Debug builds will often "happen to work" especially on x86 because the constraints that puts on code-gen block compile-time reordering, and x86 hardware blocks most run-time reordering.

If you compile in debug mode, memory accesses will happen in program order, and the compiler won't keep values in registers across statements. (A bit like to volatile, which can be used to roll your own atomics; but don't: When to use volatile with multi threading?). Still, cache is coherent, simply loading and storing is asm is sufficient for global visibility (in some order).

They'll be atomic because they're int sized and aligned, and the compiler does them with a single instruction because it's not a DeathStation 9000. Naturally aligned int loads and stores are atomic in asm on normal machines like x86, not guaranteed in C. (https://lwn.net/Articles/793253/)

If you only test on x86, the hardware memory model gives you program-order plus a store buffer, so you effectively get the same asm as you would with std::atomic memory_order_acquire and release. (Because of debug builds not reordering between statements).

C++ undefined behaviour (including this data-race UB) does not mean "guaranteed to fail or crash" - that's what makes it so nasty and why testing isn't sufficient to find it.

Compile with optimization enabled and you might see big problems, depending on compile-time reordering and hoisting choices. e.g. if the compiler can keep a variable in a register for the duration of a loop, it'll never re-read from cache/memory and never see what the other thread stored. Among other problems. Multithreading program stuck in optimized mode but runs normally in -O0

Code isn't very useful if it only happens to work in "training wheels" mode because you haven't told the compiler how to optimize it safely. (By using std::atomic for example).


I haven't looked in a lot of detail at your code, but I don't think you have any variables that are modified by both threads. In a circular-buffer queue, you often have a ++ increment on a variable that's RMWed by the producer but read-only by the consumer. And vice versa for a read position. Those don't need to be an atomic RMW, only an atomic store so the other thread's atomic load can see a not-torn value. That happens for "naturally" in asm.

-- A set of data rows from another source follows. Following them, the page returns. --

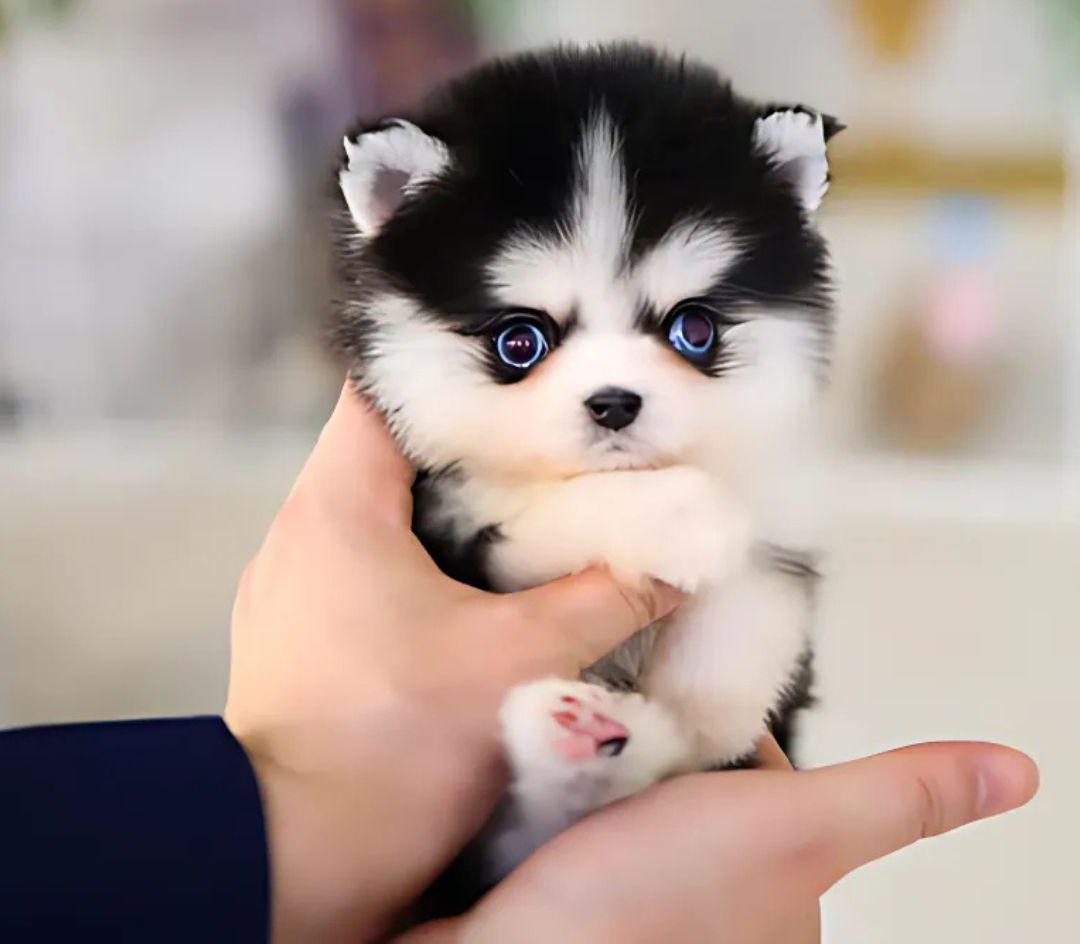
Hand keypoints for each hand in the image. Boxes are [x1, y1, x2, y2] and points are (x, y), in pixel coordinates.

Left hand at [224, 385, 682, 941]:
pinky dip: (422, 556)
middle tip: (546, 441)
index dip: (455, 370)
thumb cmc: (392, 754)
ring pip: (379, 508)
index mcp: (335, 508)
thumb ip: (607, 597)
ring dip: (449, 504)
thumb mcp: (520, 662)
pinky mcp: (301, 634)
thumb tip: (680, 557)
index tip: (524, 378)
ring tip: (525, 504)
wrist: (295, 866)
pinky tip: (480, 583)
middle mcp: (299, 533)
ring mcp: (293, 586)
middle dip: (470, 441)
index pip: (384, 389)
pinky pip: (365, 563)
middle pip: (389, 447)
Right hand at [407, 735, 1036, 942]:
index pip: (764, 766)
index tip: (687, 678)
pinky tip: (549, 748)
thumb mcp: (792, 829)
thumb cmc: (649, 910)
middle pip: (693, 767)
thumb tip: (1018, 776)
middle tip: (618, 691)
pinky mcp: (570, 877)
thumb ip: (895, 798)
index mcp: (780, 886)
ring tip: (578, 708)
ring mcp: (637, 887)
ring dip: (605, 740)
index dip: (726, 714)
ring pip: (630, 779)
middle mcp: (712, 895)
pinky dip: (565, 769)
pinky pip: (576, 797)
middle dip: (659, 724)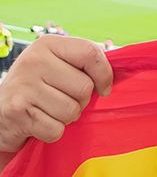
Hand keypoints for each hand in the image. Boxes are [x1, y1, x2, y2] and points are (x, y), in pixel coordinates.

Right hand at [0, 35, 112, 157]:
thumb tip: (123, 65)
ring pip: (72, 110)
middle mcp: (32, 61)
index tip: (103, 88)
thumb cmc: (39, 88)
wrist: (1, 112)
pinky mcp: (18, 111)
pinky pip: (56, 129)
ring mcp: (23, 86)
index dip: (104, 75)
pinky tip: (38, 122)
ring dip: (66, 117)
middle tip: (61, 100)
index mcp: (47, 44)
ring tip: (49, 110)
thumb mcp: (58, 66)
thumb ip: (85, 63)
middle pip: (84, 87)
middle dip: (80, 101)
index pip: (91, 53)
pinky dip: (52, 132)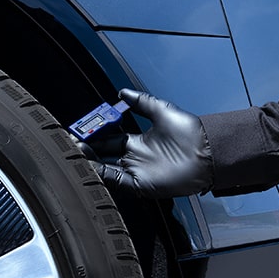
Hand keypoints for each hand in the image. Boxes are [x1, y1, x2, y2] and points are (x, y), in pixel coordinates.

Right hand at [85, 89, 213, 197]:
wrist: (207, 151)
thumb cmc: (189, 132)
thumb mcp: (161, 111)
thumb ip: (141, 102)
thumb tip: (122, 93)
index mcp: (138, 142)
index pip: (109, 140)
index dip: (95, 136)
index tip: (81, 131)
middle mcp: (135, 158)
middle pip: (104, 156)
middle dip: (88, 151)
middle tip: (71, 144)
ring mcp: (137, 172)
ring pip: (106, 170)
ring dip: (91, 163)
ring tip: (75, 154)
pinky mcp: (141, 184)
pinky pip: (117, 182)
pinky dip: (103, 176)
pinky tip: (91, 167)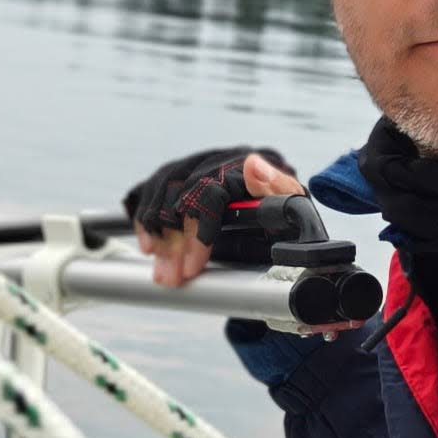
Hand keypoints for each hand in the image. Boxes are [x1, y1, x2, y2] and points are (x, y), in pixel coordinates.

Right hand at [125, 147, 303, 286]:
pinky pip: (152, 187)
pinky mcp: (181, 173)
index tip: (193, 267)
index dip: (198, 231)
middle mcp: (216, 159)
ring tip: (160, 269)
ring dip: (155, 233)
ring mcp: (196, 163)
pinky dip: (145, 216)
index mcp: (244, 165)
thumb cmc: (286, 210)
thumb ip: (277, 188)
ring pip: (162, 189)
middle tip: (172, 279)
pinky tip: (149, 244)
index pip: (209, 192)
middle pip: (180, 194)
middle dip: (173, 244)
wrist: (279, 206)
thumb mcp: (293, 205)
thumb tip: (253, 165)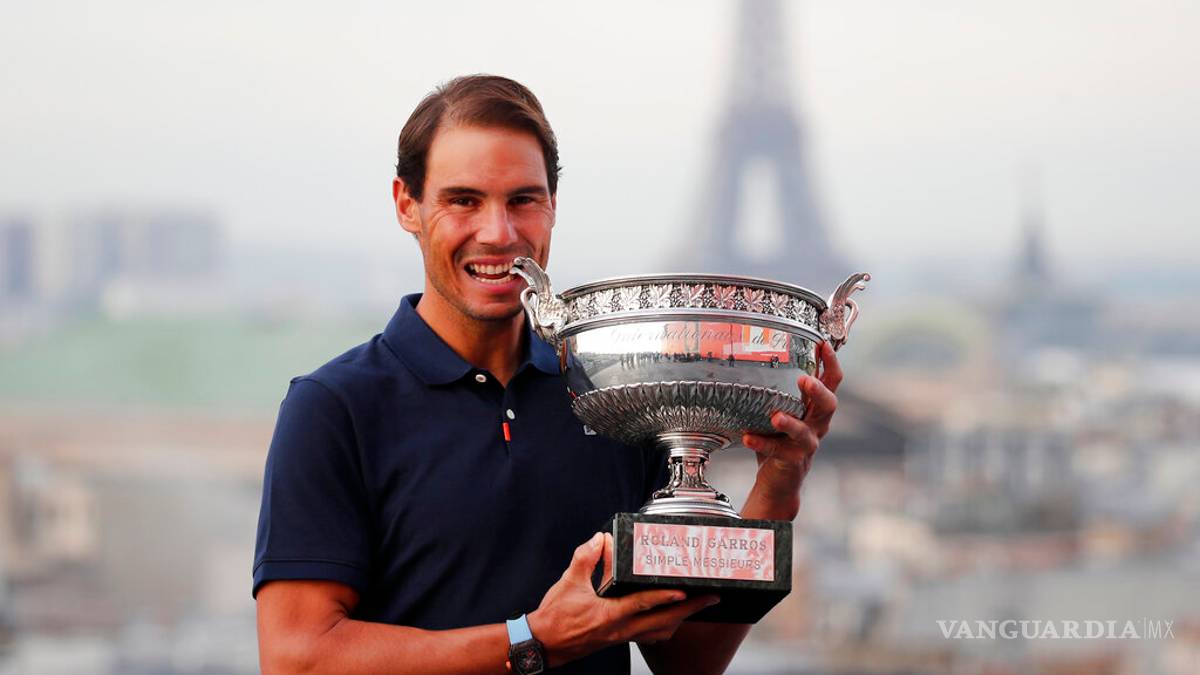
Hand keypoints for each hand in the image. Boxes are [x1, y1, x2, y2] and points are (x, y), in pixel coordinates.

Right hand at [528, 532, 717, 665]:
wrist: (544, 644)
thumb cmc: (556, 617)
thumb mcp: (569, 582)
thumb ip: (586, 558)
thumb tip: (599, 539)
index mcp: (610, 615)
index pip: (644, 605)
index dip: (666, 598)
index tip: (687, 592)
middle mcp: (621, 630)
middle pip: (664, 622)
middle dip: (690, 610)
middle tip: (710, 598)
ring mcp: (622, 637)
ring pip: (660, 632)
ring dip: (680, 620)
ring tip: (696, 607)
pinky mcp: (619, 639)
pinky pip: (649, 636)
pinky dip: (664, 627)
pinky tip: (669, 619)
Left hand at [741, 341, 840, 508]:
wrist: (779, 480)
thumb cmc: (779, 438)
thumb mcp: (780, 409)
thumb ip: (775, 390)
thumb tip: (751, 356)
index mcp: (816, 408)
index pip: (832, 382)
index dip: (831, 363)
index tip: (823, 343)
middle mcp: (817, 424)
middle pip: (829, 405)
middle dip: (819, 391)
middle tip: (804, 380)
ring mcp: (807, 444)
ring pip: (806, 433)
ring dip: (791, 423)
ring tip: (776, 417)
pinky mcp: (793, 460)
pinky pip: (778, 451)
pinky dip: (762, 443)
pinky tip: (747, 437)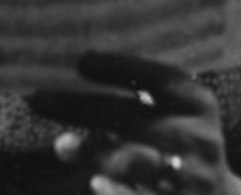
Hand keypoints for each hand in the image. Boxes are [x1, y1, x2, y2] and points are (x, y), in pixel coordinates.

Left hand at [28, 53, 240, 194]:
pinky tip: (96, 184)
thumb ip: (129, 106)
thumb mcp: (171, 119)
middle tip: (40, 100)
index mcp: (198, 104)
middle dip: (83, 108)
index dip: (121, 67)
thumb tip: (68, 92)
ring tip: (62, 145)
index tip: (81, 60)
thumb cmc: (179, 148)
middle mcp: (200, 138)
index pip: (160, 78)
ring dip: (95, 151)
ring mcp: (194, 177)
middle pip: (134, 118)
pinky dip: (117, 191)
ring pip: (136, 161)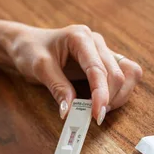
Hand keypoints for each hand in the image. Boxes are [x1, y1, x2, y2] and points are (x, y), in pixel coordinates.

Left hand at [6, 24, 142, 123]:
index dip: (101, 93)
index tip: (96, 114)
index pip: (98, 68)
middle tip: (95, 116)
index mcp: (80, 37)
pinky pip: (122, 76)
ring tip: (100, 110)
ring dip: (119, 95)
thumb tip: (70, 111)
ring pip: (128, 73)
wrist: (25, 44)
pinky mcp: (102, 62)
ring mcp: (101, 51)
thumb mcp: (39, 68)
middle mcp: (96, 42)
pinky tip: (102, 102)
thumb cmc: (30, 50)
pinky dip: (117, 92)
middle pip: (119, 72)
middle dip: (111, 97)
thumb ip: (57, 88)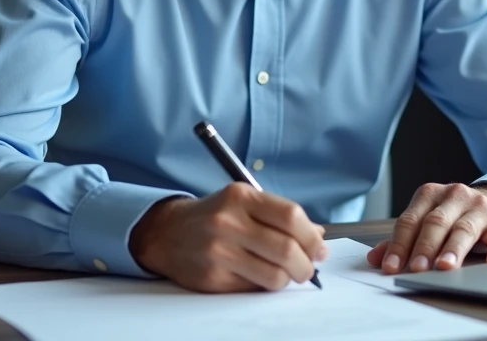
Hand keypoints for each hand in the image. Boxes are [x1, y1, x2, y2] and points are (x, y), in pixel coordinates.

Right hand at [129, 183, 327, 292]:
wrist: (167, 233)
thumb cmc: (214, 216)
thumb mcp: (244, 202)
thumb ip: (280, 215)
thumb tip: (318, 235)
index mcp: (241, 196)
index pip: (290, 216)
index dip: (312, 236)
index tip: (319, 248)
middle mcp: (228, 222)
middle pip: (286, 248)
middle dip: (306, 264)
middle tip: (308, 269)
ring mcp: (219, 251)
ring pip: (273, 275)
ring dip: (287, 279)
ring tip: (285, 274)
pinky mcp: (212, 278)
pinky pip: (253, 288)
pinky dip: (264, 286)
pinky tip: (260, 277)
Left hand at [366, 183, 486, 273]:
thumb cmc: (459, 217)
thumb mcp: (430, 221)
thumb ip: (404, 239)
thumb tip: (375, 258)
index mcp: (431, 194)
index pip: (410, 220)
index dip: (399, 244)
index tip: (390, 267)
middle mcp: (455, 196)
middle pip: (435, 223)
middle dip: (424, 247)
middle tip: (416, 268)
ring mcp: (480, 208)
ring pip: (463, 229)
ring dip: (453, 249)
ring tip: (444, 267)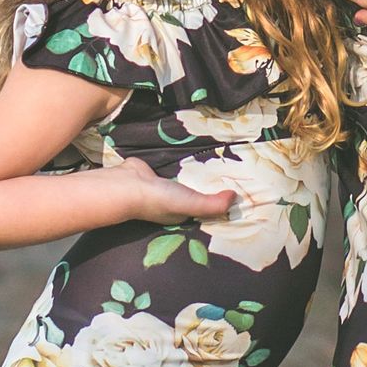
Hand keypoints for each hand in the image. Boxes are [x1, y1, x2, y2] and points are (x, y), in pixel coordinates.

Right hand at [76, 163, 236, 227]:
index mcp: (185, 214)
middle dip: (211, 186)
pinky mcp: (158, 173)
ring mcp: (166, 187)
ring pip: (188, 180)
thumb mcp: (191, 205)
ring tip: (220, 158)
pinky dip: (185, 161)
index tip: (238, 191)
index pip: (207, 210)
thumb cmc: (160, 200)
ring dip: (198, 173)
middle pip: (199, 194)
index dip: (220, 202)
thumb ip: (213, 204)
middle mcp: (176, 202)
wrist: (128, 185)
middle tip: (233, 169)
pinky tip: (196, 152)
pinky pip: (177, 166)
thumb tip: (235, 198)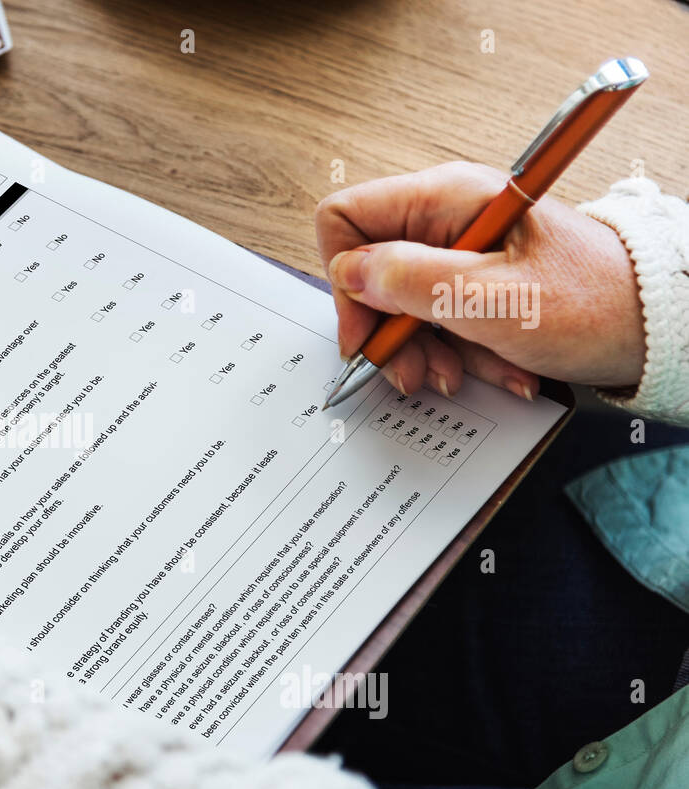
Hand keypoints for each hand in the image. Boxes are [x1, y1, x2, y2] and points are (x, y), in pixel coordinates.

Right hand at [315, 161, 646, 397]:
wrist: (659, 325)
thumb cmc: (595, 304)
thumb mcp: (494, 300)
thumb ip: (412, 282)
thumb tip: (351, 274)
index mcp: (446, 199)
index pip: (346, 218)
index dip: (346, 280)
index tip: (368, 332)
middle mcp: (446, 218)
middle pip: (372, 273)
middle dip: (391, 333)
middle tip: (417, 371)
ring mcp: (461, 251)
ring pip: (403, 306)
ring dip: (429, 352)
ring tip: (467, 374)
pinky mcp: (476, 282)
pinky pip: (440, 321)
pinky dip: (461, 353)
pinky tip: (496, 368)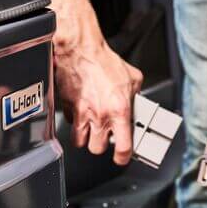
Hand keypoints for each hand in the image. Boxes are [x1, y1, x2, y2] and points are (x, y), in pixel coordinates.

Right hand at [53, 5, 142, 164]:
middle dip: (101, 144)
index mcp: (119, 110)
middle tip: (106, 134)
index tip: (122, 157)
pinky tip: (82, 110)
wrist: (81, 50)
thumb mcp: (133, 79)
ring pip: (80, 141)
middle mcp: (100, 116)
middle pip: (97, 149)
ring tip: (92, 127)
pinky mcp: (67, 108)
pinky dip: (75, 120)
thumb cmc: (105, 62)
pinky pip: (70, 123)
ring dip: (86, 137)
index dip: (123, 157)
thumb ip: (136, 96)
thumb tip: (138, 105)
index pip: (122, 147)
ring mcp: (81, 114)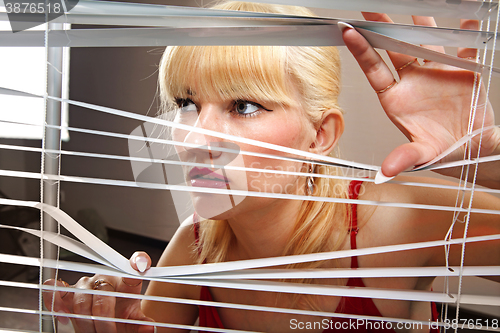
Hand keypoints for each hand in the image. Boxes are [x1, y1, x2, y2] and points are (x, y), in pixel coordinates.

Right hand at [43, 252, 154, 332]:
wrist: (108, 318)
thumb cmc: (122, 313)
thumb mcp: (134, 318)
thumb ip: (141, 323)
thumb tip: (150, 328)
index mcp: (125, 280)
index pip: (134, 263)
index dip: (138, 261)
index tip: (140, 267)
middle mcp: (105, 278)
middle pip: (103, 296)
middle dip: (105, 320)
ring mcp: (85, 284)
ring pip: (81, 300)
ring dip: (86, 322)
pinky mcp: (68, 291)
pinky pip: (55, 289)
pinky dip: (56, 302)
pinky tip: (64, 317)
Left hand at [340, 13, 499, 183]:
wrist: (474, 150)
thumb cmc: (443, 152)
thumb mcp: (422, 155)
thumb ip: (404, 158)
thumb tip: (385, 171)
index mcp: (396, 98)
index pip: (374, 69)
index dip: (361, 50)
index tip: (348, 31)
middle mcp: (413, 81)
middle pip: (394, 48)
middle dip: (382, 26)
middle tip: (371, 7)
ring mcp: (437, 73)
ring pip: (425, 42)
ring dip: (419, 23)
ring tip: (412, 3)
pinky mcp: (463, 71)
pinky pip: (465, 48)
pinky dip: (466, 33)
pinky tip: (464, 18)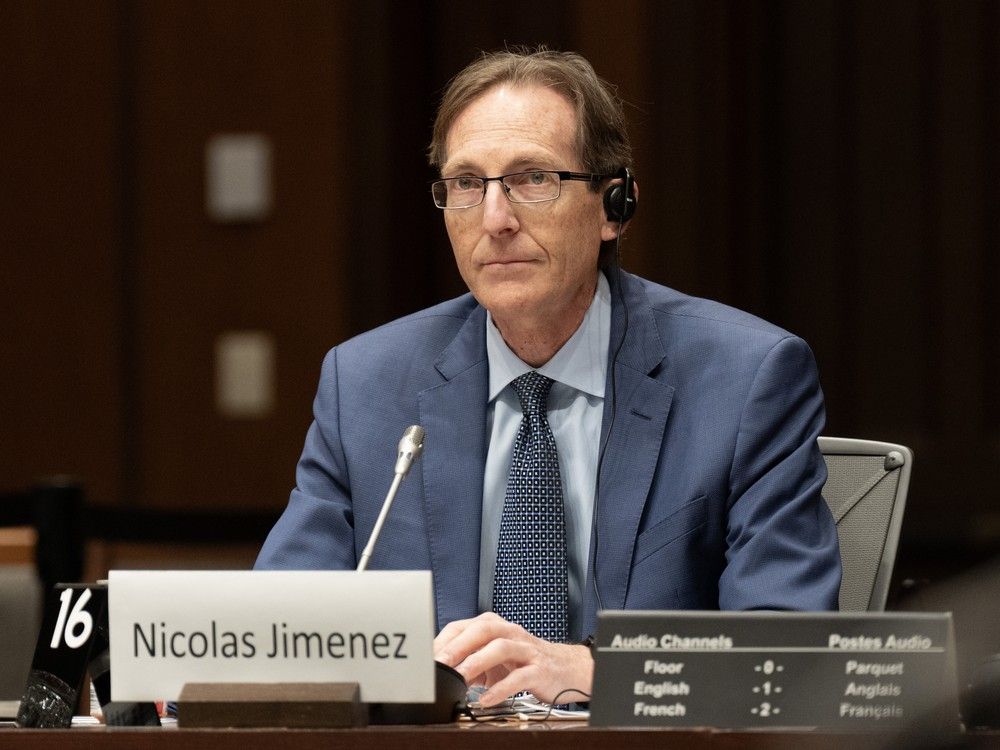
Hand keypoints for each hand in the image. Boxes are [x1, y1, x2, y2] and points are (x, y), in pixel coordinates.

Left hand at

Here I think you're just storing a new head, and the other thread is just reading that.

In a linked list, deallocation can be a problem especially with multiple consumers. You can't free or recycle the node until you're sure that no threads have a pointer to it. Garbage collected languages / runtimes can use linked lists for lockless queues much more easily because the GC already has to handle the same checking for objects in general.

So make sure you get this right if rolling your own; it can be tricky. Although as long as you only link a node into the linked list after it's constructed, and there's only one consumer, you never have visibility of half-constructed nodes. And you never have one thread deallocating a node that another thread might wake up and continue reading.

0
votes

The article says:

Another issue is using the standard std::list. While the article mentions that it is the developer responsibility to check that the reading/writing std::list::iterator is atomic, this turns out to be too restrictive. While gcc/MSVC++2003 has 4-byte iterators, the MSVC++2005 has 8-byte iterators in Release Mode and 12-byte iterators in the Debug Mode.

That is your responsibility to ensure that iterators are atomic. That is not the case for std::list. There are no guarantees on the read/write operations from different threads unless you explicitly specify data as atomic. However even if "undefined behavior" means "nasal demons", there is nothing wrong if these demons are observed as a consistent synchronization.